王青荷眼眶一红,摇了摇头,上前握住陈父的手。
“爹,你说什么呢?您现在还年轻,怎么就半截入土了,可别乱说。”
陈父看着王青荷懂事的模样,眼角泛红。
王青荷低下头,仔细想着谢燕楼刚才说的那番话。
是啊,今天要不是童大夫,父亲恐怕就没命了,若那些人不是冲着钱来的,而且被人故意安排,那继续待在这,确实不安全。
王青荷咬紧了牙关,犹豫再三,终究开了口。
“……多谢七爷。”她福了一礼,声音轻很轻,“青荷听您的,让爹娘搬去京郊的庄子上。。”

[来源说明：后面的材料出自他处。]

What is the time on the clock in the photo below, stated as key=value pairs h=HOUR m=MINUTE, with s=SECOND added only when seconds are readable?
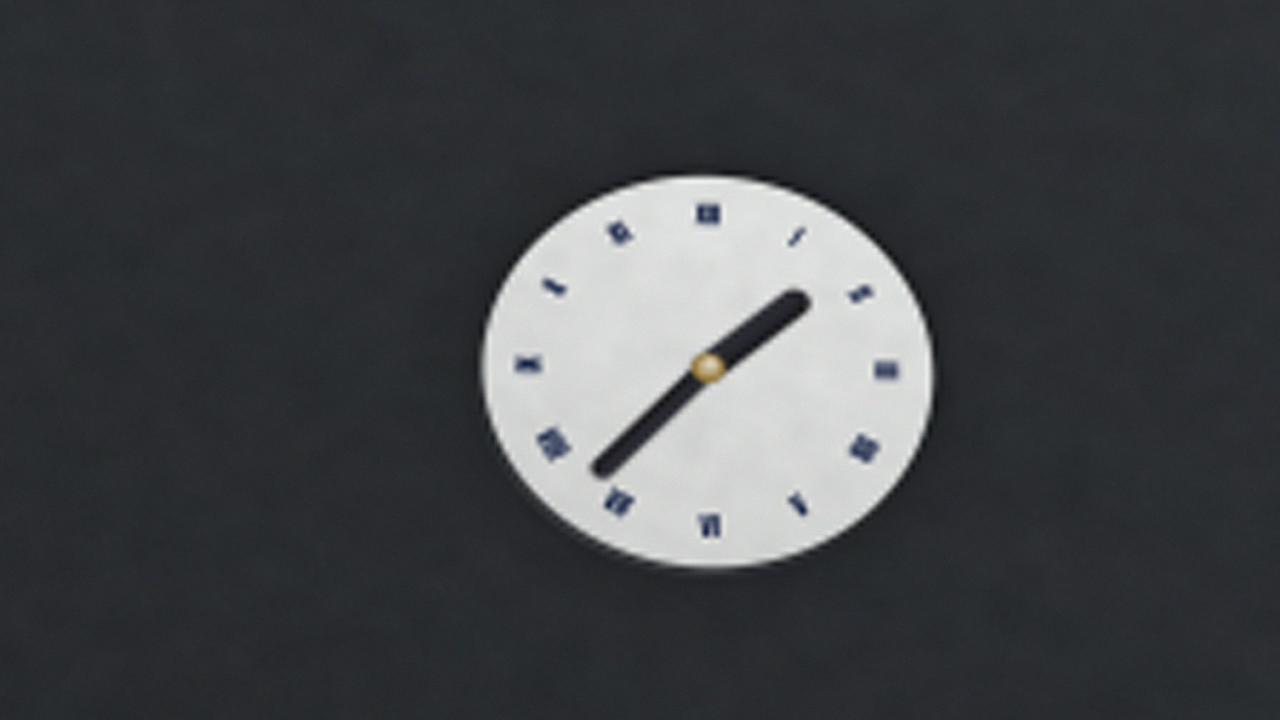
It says h=1 m=37
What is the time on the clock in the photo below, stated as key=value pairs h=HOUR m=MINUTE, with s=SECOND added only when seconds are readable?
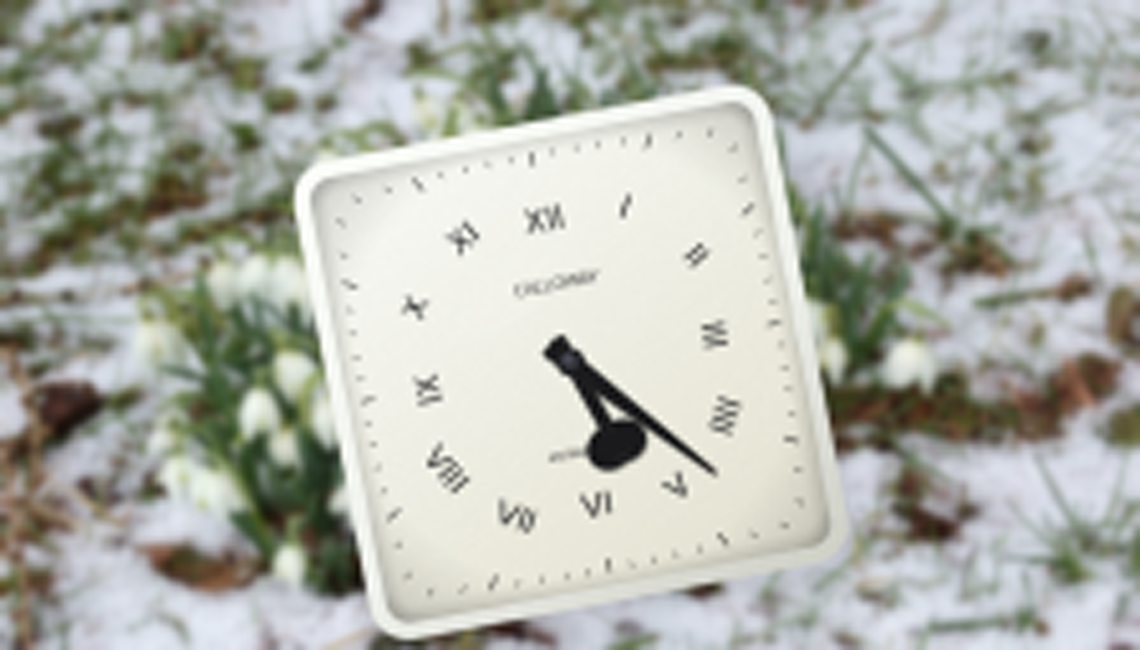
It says h=5 m=23
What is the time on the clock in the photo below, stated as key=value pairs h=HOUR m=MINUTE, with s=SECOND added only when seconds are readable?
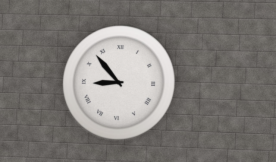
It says h=8 m=53
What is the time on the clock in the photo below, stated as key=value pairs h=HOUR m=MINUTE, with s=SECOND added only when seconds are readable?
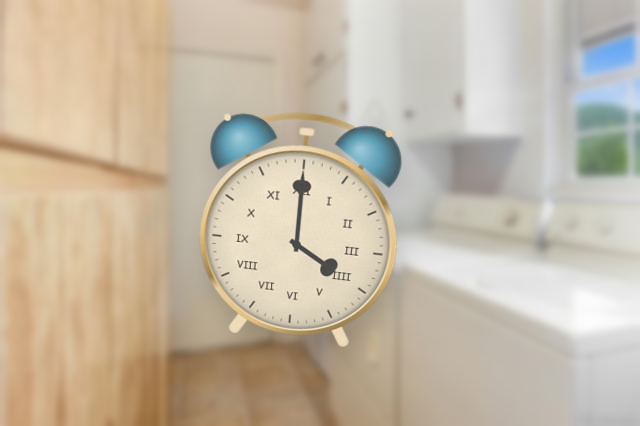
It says h=4 m=0
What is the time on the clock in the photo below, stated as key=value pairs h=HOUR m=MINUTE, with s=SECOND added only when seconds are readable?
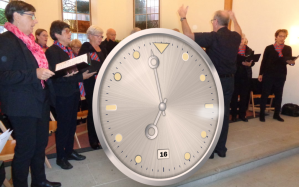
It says h=6 m=58
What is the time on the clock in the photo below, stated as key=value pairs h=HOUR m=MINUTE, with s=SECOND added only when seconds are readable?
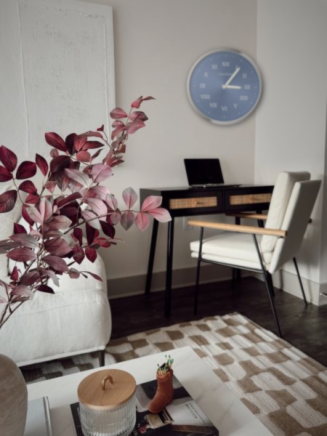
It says h=3 m=6
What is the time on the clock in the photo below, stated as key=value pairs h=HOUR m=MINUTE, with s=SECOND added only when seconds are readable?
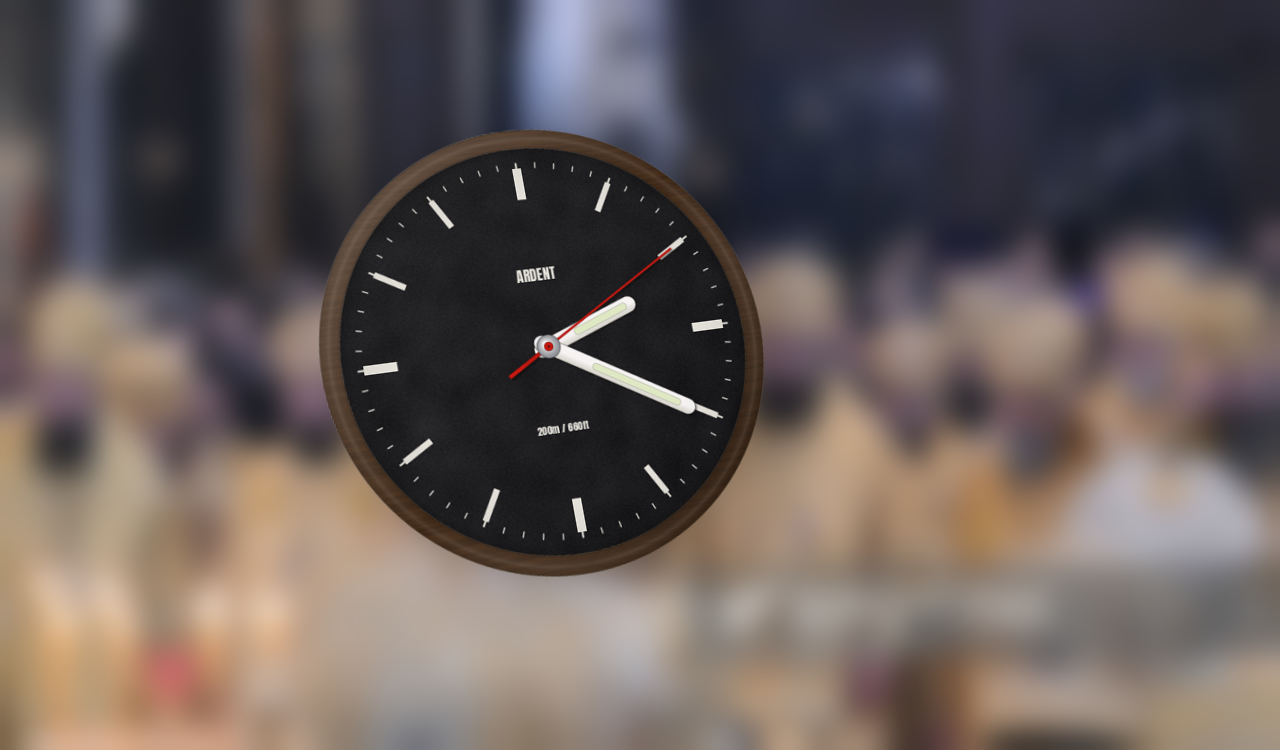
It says h=2 m=20 s=10
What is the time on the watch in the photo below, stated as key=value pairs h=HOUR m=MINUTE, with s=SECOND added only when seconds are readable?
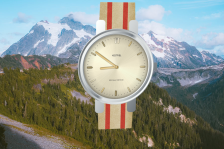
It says h=8 m=51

谢燕楼眼底极快地掠过一丝笑意,旋即又敛了去,只淡淡道:“云柏留下,替岳父岳母收拾东西,明日一早启程。我先行带青荷回府。”
云柏在门外躬身应“是”。
王青荷又看了父母一眼,虽不舍,终是咬着牙,转身随谢燕楼出了院门。
回程的马车,比来时更慢些。
车帘半垂,里头昏暗。王青荷缩在角落,膝盖并拢,双手交叠在膝上,规规矩矩,像犯了错的孩子。

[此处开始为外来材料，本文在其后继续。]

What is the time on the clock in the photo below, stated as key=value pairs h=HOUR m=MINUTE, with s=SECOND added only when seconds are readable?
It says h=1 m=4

谢燕楼停下手中的动作,他侧过身,手肘支在车壁上,撑着下颌,似笑非笑地瞧着她。
“青荷。”
“……七爷。”
“今日这一遭,爷又帮了你一回。”他声音放得极轻,尾音却带着钩子,“算上从前,已经数不清是第几回了。”
王青荷的睫毛颤了颤,没有接话。
“你说,你该怎么报答爷?”
车厢里静得只剩下车轴转动的咯吱声。
王青荷的耳根一点点红了起来,从耳垂一直烧到脖颈。她听懂了谢燕楼的暗示。
她低下头,喉间滚了滚,半晌才极轻地“嗯”了一声,轻得几乎听不见,“今夜爷来秋水阁留宿吗?”

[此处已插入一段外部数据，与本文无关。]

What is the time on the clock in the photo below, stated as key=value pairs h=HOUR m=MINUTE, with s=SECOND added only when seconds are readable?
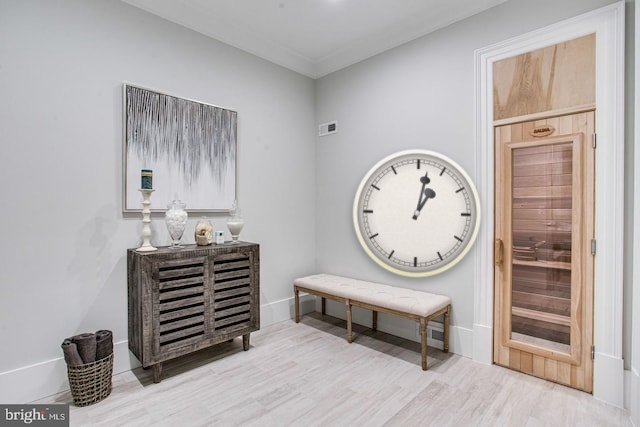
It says h=1 m=2
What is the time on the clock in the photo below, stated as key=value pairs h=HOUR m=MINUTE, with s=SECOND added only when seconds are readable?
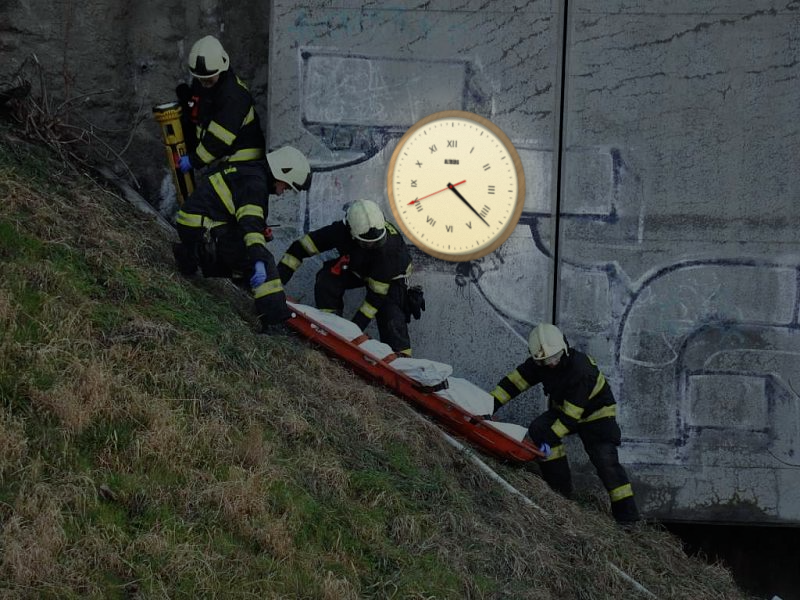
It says h=4 m=21 s=41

谢燕楼笑了一声,那笑声低哑,却带着一丝隐忍:“美人相邀,自然是来的。”
他没再说什么,只伸手替她拢了拢鬓边散落的一缕发丝,指尖在她耳后多停了一瞬。
王青荷浑身一僵,没敢躲。
回到府中,谢燕楼先回了自己书房,王青荷回到秋水阁。
她在自己房中坐了很久,对着铜镜出神。
镜中的女子眉眼低垂,脸色仍有些苍白,唇被咬得微微发红。
她想起马车上谢燕楼那一句“该怎么报答”,想起爹娘今后的安危,想起这一回又一回的恩情……
她欠他的,已经太多太多。
在心里纠结了许久,王青荷终究是下定了决心。
秋水阁里,水声初歇。
王青荷由杏儿扶着从浴桶中起身,肌骨被热水蒸得泛着薄红,水珠顺着肩头滑落,没入腰间那一片莹白。杏儿取来细软的帕子替她擦干,又递上一盏温着的香露,低声道:“姑娘,今夜……当真要这样?”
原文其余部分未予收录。